*Activity list:*
1) In the integration post, what did the poster use as the bottom leg of the right triangle?
2) Update the integration post between "Now, using (x^2" and "acute positive angle.", inclusive, replacing "hypotenuse" with "longest side".

I'm doing integration techniques and I don't know what I'm doing wrong here...

∫arcsec(2x) dx (x > 1/2)

Let u = arcsec(2x), du = 2/x*sq.rt(x^2 - 1), dv = dx, v = x

∫arcsec(2x) = xarcsec(2x) - 2∫1/sq.rt(x^2 - 1) dx
I cancelled the x's (x in the denominator of du is just x since x is always a positive value)

Now, using (x^2 - 1) with reference to a right triangle, x is the hypotenuse, and the measurement of the legs are 1 and sq.rt(x^2 - 1). I decided to use 1 as the bottom leg and sq.rt(x^2 - 1) as the right leg where theta is an acute positive angle.

tan(θ) = sq.rt(x^2 - 1)
sec(θ) = x which means sec(θ)tan(θ) dθ = dx

Rewrote integral as

∫arcsec(2x) = xarcsec(2x) - 2∫(sec(θ)tan(θ))/tan(θ)) dθ

The tangents cancel and the integral of sec(θ) comes out to be 2ln|sec(θ) + tan(θ)| so substituting back from θ -> x

F(x) = xarcsec(2x) - 2ln|x + sq.rt(x^2 + 1)| + C

but this is wrong. Anyone have any ideas? I can't see where my error is.

*Exercise data:*
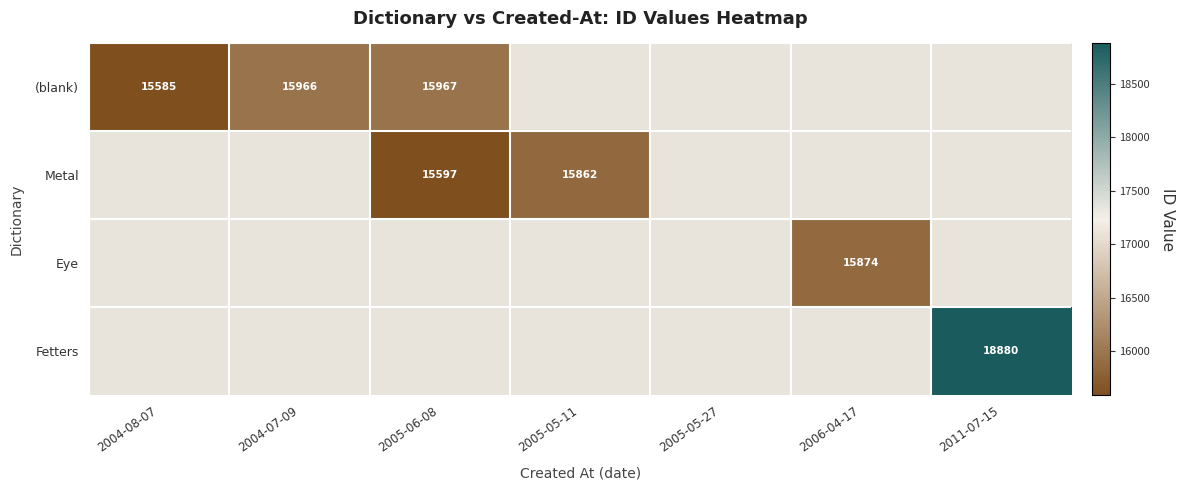

Which label corresponds to the largest value in the chart?

2011-07-15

*Completed exercise:*
1) The poster used 1 as the bottom leg.

2)
Now, using (x^2 - 1) with reference to a right triangle, x is the longest side, and the measurement of the legs are 1 and sq.rt(x^2 - 1). I decided to use 1 as the bottom leg and sq.rt(x^2 - 1) as the right leg where theta is an acute positive angle.